Segundo o deputado, muitas observações e sugestões de aprimoramento que a sociedade tem apresentado a ele ao longo de seu trabalho de visitas aos Estados e cidades onde apresenta o projeto estão sendo incorporadas no texto final do relatório.
Conforme esclareceu o deputado, uma das modificações importantes para a redução da burocracia e diminuição da complexidade da legislação está na obrigatoriedade da União ter que repartir com Estados e municípios todo o produto da arrecadação de sua competência e não somente os impostos como determina hoje a Constituição.
Sem divisão
Como sabemos, foi a partir da Constituição de 1988 que começamos a conviver com um enorme número de contribuições, que antes não existiam, porque a União, para não ter de dividir com os demais entes da federação seus impostos, passou a reduzir algumas alíquotas de impostos (como fez com o imposto de renda das pessoas jurídicas) e criar contribuições (surgindo a conhecida Contribuição Social sobre o Lucro Líquido – CSLL), uma vez que não precisam ser repartidas.

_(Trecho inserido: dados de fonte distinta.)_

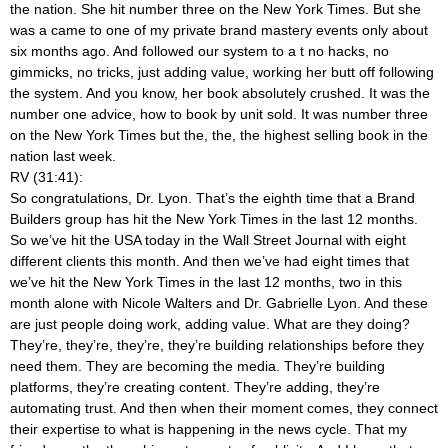
the nation. She hit number three on the New York Times. But she
was a came to one of my private brand mastery events only about
six months ago. And followed our system to a t no hacks, no
gimmicks, no tricks, just adding value, working her butt off following
the system. And you know, her book absolutely crushed. It was the
number one advice, how to book by unit sold. It was number three
on the New York Times but the, the, the highest selling book in the
nation last week.
RV (31:41):
So congratulations, Dr. Lyon. That’s the eighth time that a Brand
Builders group has hit the New York Times in the last 12 months.
So we’ve hit the USA today in the Wall Street Journal with eight
different clients this month. And then we’ve had eight times that
we’ve hit the New York Times in the last 12 months, two in this
month alone with Nicole Walters and Dr. Gabrielle Lyon. And these
are just people doing work, adding value. What are they doing?
They’re, they’re, they’re, they’re building relationships before they
need them. They are becoming the media. They’re building
platforms, they’re creating content. They’re adding, they’re
automating trust. And then when their moment comes, they connect
their expertise to what is happening in the news cycle. That my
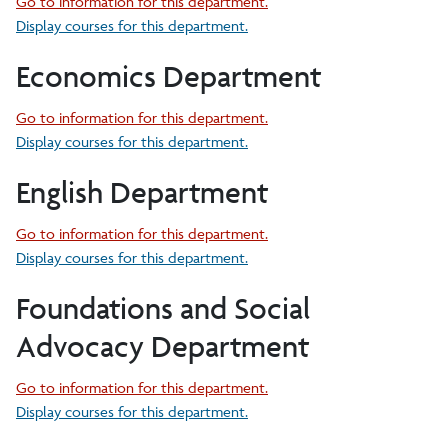
Go to information for this department.
Display courses for this department.
Economics Department
Go to information for this department.
Display courses for this department.
English Department
Go to information for this department.
Display courses for this department.
Foundations and Social
Advocacy Department
Go to information for this department.
Display courses for this department.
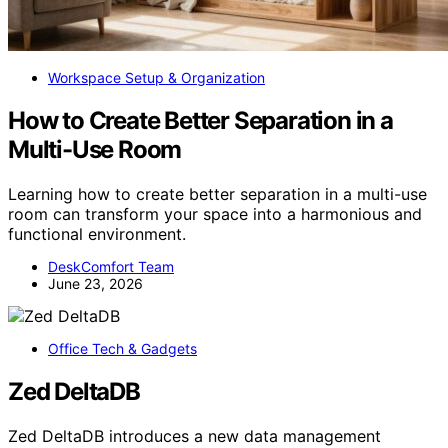
Workspace Setup & Organization
How to Create Better Separation in a
Multi-Use Room
Learning how to create better separation in a multi-use
room can transform your space into a harmonious and
functional environment.
DeskComfort Team
June 23, 2026
Office Tech & Gadgets
Zed DeltaDB
Zed DeltaDB introduces a new data management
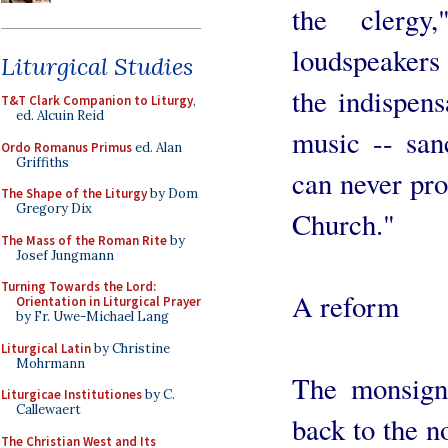
the clergy
loudspeakers 
Liturgical Studies
the indispens
T&T Clark Companion to Liturgy
,
ed. Alcuin Reid
music -- sanc
Ordo Romanus Primus
ed. Alan
Griffiths
can never pro
The Shape of the Liturgy
by Dom
Gregory Dix
Church."
The Mass of the Roman Rite
by
Josef Jungmann
Turning Towards the Lord:
A reform
Orientation in Liturgical Prayer
by Fr. Uwe-Michael Lang
Liturgical Latin
by Christine
Mohrmann
The monsigno
Liturgicae Institutiones
by C.
Callewaert
back to the n
The Christian West and Its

Sem dúvida, se esta alteração for finalmente aprovada no Congresso, deverá ocorrer uma redução na complicação do sistema, pois não haverá mais razão para criação de “contribuições” que nada mais são que impostos travestidos.
Para esta alteração é necessária, sim, uma emenda à Constituição haja vista que ali está o dispositivo que determina que somente os impostos serão repartidos.

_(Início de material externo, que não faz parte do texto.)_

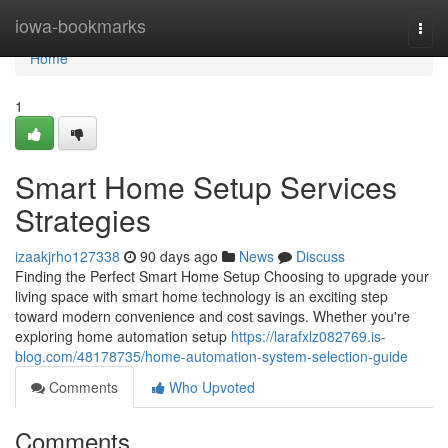
Home
iowa-bookmarks
Togg
navi
Home
1
Smart Home Setup Services
Strategies
izaakjrho127338
90 days ago
News
Discuss
Finding the Perfect Smart Home Setup Choosing to upgrade your
living space with smart home technology is an exciting step
toward modern convenience and cost savings. Whether you're
exploring home automation setup
https://larafxlz082769.is-
blog.com/48178735/home-automation-system-selection-guide
Comments
Who Upvoted
Comments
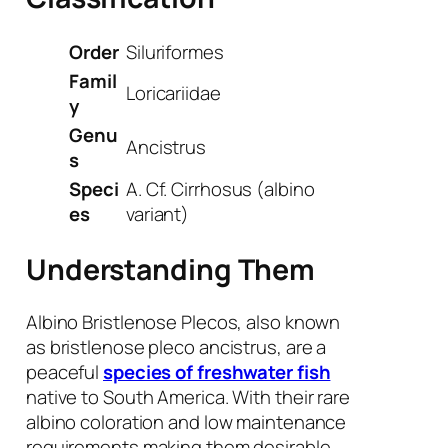
Order
Siluriformes
Famil
Loricariidae
y
Genu
Ancistrus
s
Speci
A. Cf. Cirrhosus
(albino
es
variant)
Understanding Them
Albino Bristlenose Plecos, also known
as bristlenose pleco ancistrus, are a
peaceful
species of freshwater fish
native to South America. With their rare
albino coloration and low maintenance
requirements making them desirable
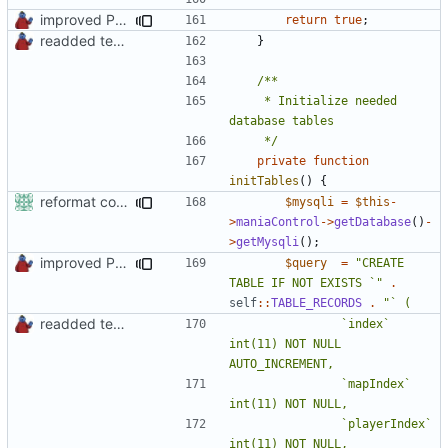
improved PHPDoc & applied common style
return
true
;
readded team plugins with proper names
}
	 * Initialize needed 
	 */
private
function
initTables
()
{
reformat code in plugins
$mysqli
=
$this
-
>
maniaControl
->
getDatabase
()
-
>
getMysqli
();
improved PHPDoc & applied common style
$query
=
"CREATE 
TABLE IF NOT EXISTS `"
.
self
::
TABLE_RECORDS
.
readded team plugins with proper names
				`index` 
int(11) NOT NULL 
				`mapIndex` 
				`playerIndex` 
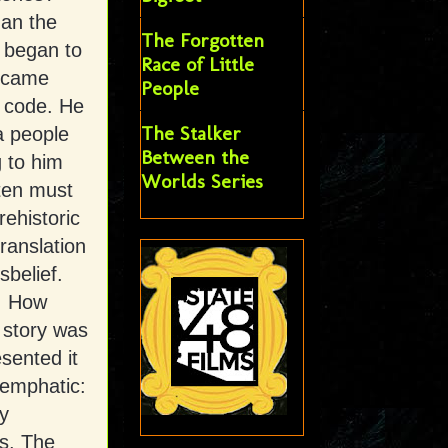
an the
The Forgotten
e began to
Race of Little
ecame
People
 code. He
The Stalker
a people
Between the
 to him
Worlds Series
ten must
rehistoric
ranslation
sbelief.
g. How
 story was
sented it
d emphatic:
y
gs. The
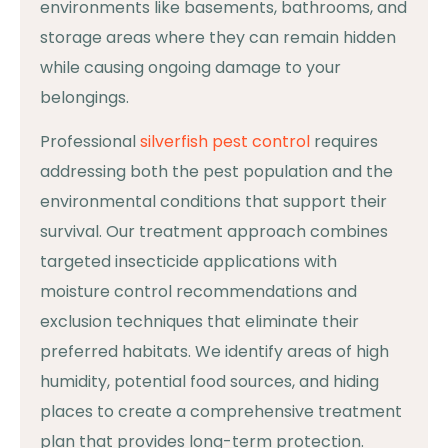
environments like basements, bathrooms, and
storage areas where they can remain hidden
while causing ongoing damage to your
belongings.
Professional
silverfish pest control
requires
addressing both the pest population and the
environmental conditions that support their
survival. Our treatment approach combines
targeted insecticide applications with
moisture control recommendations and
exclusion techniques that eliminate their
preferred habitats. We identify areas of high
humidity, potential food sources, and hiding
places to create a comprehensive treatment
plan that provides long-term protection.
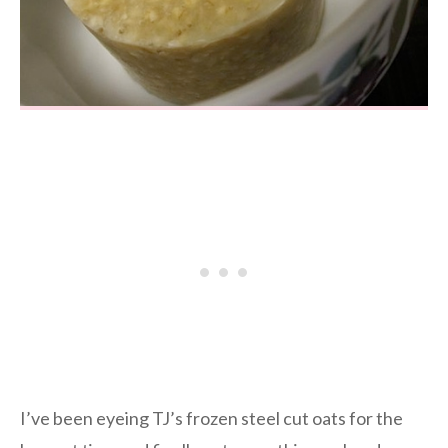
I’ve been eyeing TJ’s frozen steel cut oats for the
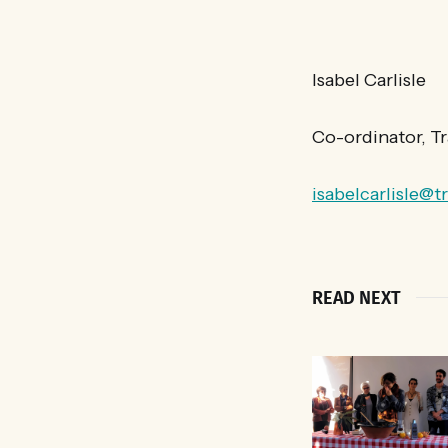
Isabel Carlisle
Co-ordinator, T
isabelcarlisle@t
READ NEXT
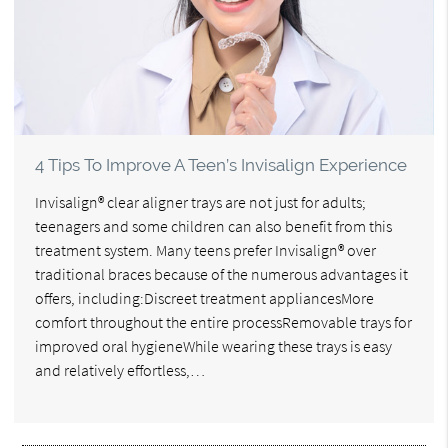
4 Tips To Improve A Teen’s Invisalign Experience
Invisalign® clear aligner trays are not just for adults;
teenagers and some children can also benefit from this
treatment system. Many teens prefer Invisalign® over
traditional braces because of the numerous advantages it
offers, including:Discreet treatment appliancesMore
comfort throughout the entire processRemovable trays for
improved oral hygieneWhile wearing these trays is easy
and relatively effortless,…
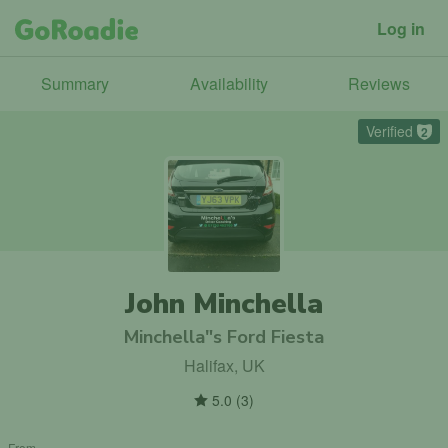
Log in
Summary
Availability
Reviews
Verified
2
John Minchella
Minchella"s Ford Fiesta
Halifax, UK
5.0
(
3
)
From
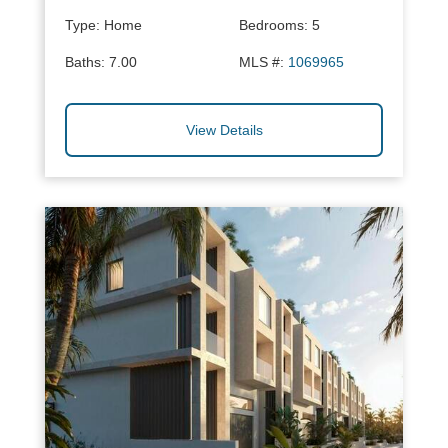
Type:
Home
Bedrooms:
5
Baths:
7.00
MLS #:
1069965
View Details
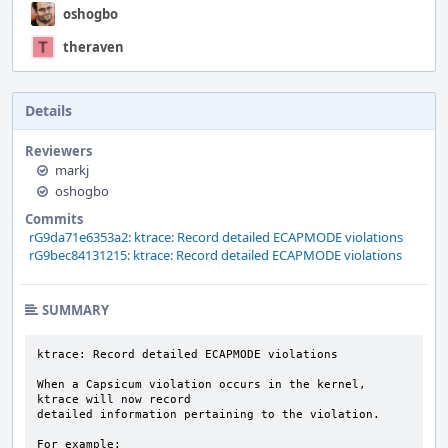
oshogbo
theraven
Details
Reviewers
markj
oshogbo
Commits
rG9da71e6353a2: ktrace: Record detailed ECAPMODE violations
rG9bec84131215: ktrace: Record detailed ECAPMODE violations
SUMMARY
ktrace: Record detailed ECAPMODE violations

When a Capsicum violation occurs in the kernel, 
ktrace will now record

detailed information pertaining to the violation.

For example:
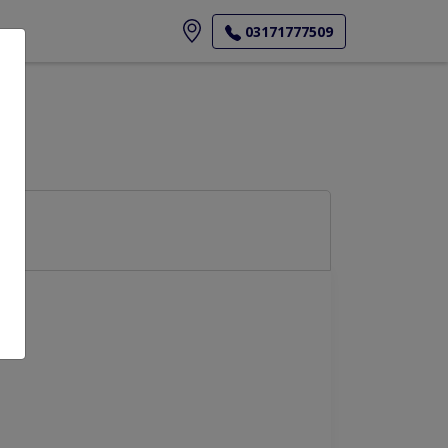
ore
03171777509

Não podemos deixar de elogiar os objetivos do deputado (que, como empresário, sabe das dificuldades e custos que nosso sistema atual impõe às empresas para operar no Brasil), mas faço uma observação. Por incrível que possa parecer precisamos de uma emenda constitucional para eliminar o comportamento do Executivo que utilizando da enorme criatividade dos seus servidores encontraram uma forma de trabalhar em cima da Constituição e do País passando a fazer planejamento fiscal em cima da Nação.
Criatividade punida
O mais interessante é que se os contribuintes utilizam a mesma criatividade para, dentro da lei, reduzir ou eliminar impostos sobre determinadas operações, o mesmo Executivo taxa os contribuintes, a princípio, de sonegadores e fraudadores da lei tendo os mesmos de recorrer ao Judiciário para provar que, se planejaram, o fizeram dentro do que permite a legislação.

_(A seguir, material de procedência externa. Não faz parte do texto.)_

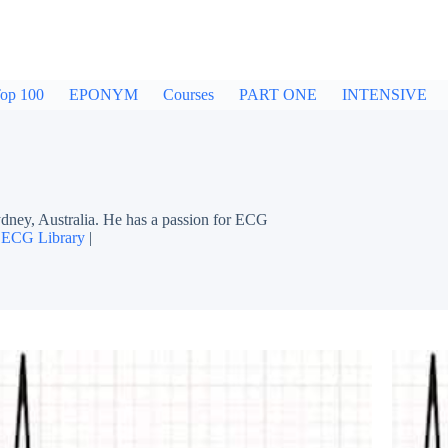
op 100
EPONYM
Courses
PART ONE
INTENSIVE
dney, Australia. He has a passion for ECG
|
ECG Library
|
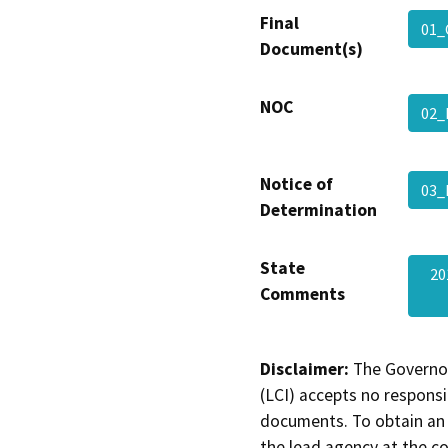
Final
01_
Document(s)
NOC
02_
Notice of
03_
Determination
State
20
Comments
Disclaimer:
The Governor
(LCI) accepts no responsib
documents. To obtain an 
the lead agency at the c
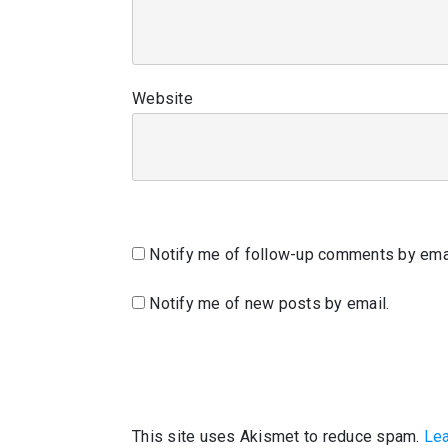
Website
Notify me of follow-up comments by emai
Notify me of new posts by email.
This site uses Akismet to reduce spam.
Lea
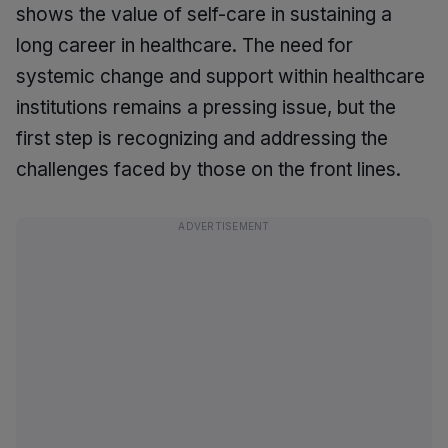
shows the value of self-care in sustaining a
long career in healthcare. The need for
systemic change and support within healthcare
institutions remains a pressing issue, but the
first step is recognizing and addressing the
challenges faced by those on the front lines.
ADVERTISEMENT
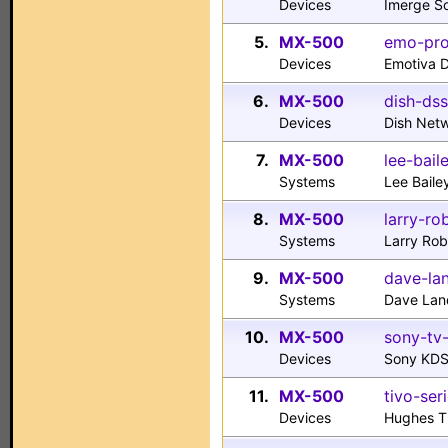
Devices
Imerge S
5.
MX-500
emo-pro
Devices
Emotiva 
6.
MX-500
dish-dss
Devices
Dish Net
7.
MX-500
lee-bail
Systems
Lee Baile
8.
MX-500
larry-ro
Systems
Larry Ro
9.
MX-500
dave-la
Systems
Dave Lan
10.
MX-500
sony-tv-
Devices
Sony KDS
11.
MX-500
tivo-ser
Devices
Hughes Ti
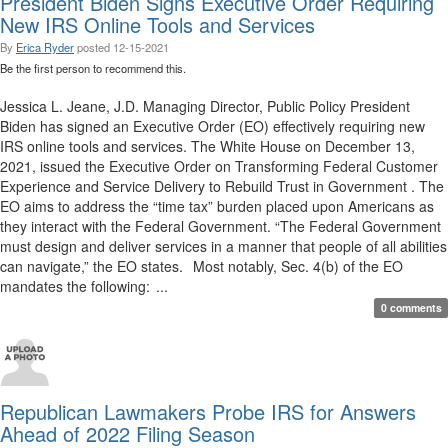
President Biden Signs Executive Order Requiring
New IRS Online Tools and Services
By
Erica Ryder
posted
12-15-2021
Be the first person to recommend this.
Jessica L. Jeane, J.D. Managing Director, Public Policy President
Biden has signed an Executive Order (EO) effectively requiring new
IRS online tools and services. The White House on December 13,
2021, issued the Executive Order on Transforming Federal Customer
Experience and Service Delivery to Rebuild Trust in Government . The
EO aims to address the “time tax” burden placed upon Americans as
they interact with the Federal Government. “The Federal Government
must design and deliver services in a manner that people of all abilities
can navigate,” the EO states. Most notably, Sec. 4(b) of the EO
mandates the following: ...
0 comments
Republican Lawmakers Probe IRS for Answers
Ahead of 2022 Filing Season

Saliento também de que não se precisaria de uma reforma tributária nem de uma emenda constitucional para eliminar tal anomalia. Bastaria uma lei ordinária eliminando as contribuições (CSSL, PIS, Cofins, Cide, etc.) aumentando-se proporcionalmente a alíquota do imposto de renda, para atingirmos os mesmos objetivos.
Para o deputado Sandro Mabel, entretanto, esta reforma é a que é possível fazer no momento e, concordo com ele, é preciso dar o primeiro passo para a longa caminhada que ainda temos pela frente para que um dia venhamos a ter um sistema tributário mais justo e coerente e que não sufoque o empreendedorismo como a que temos atualmente.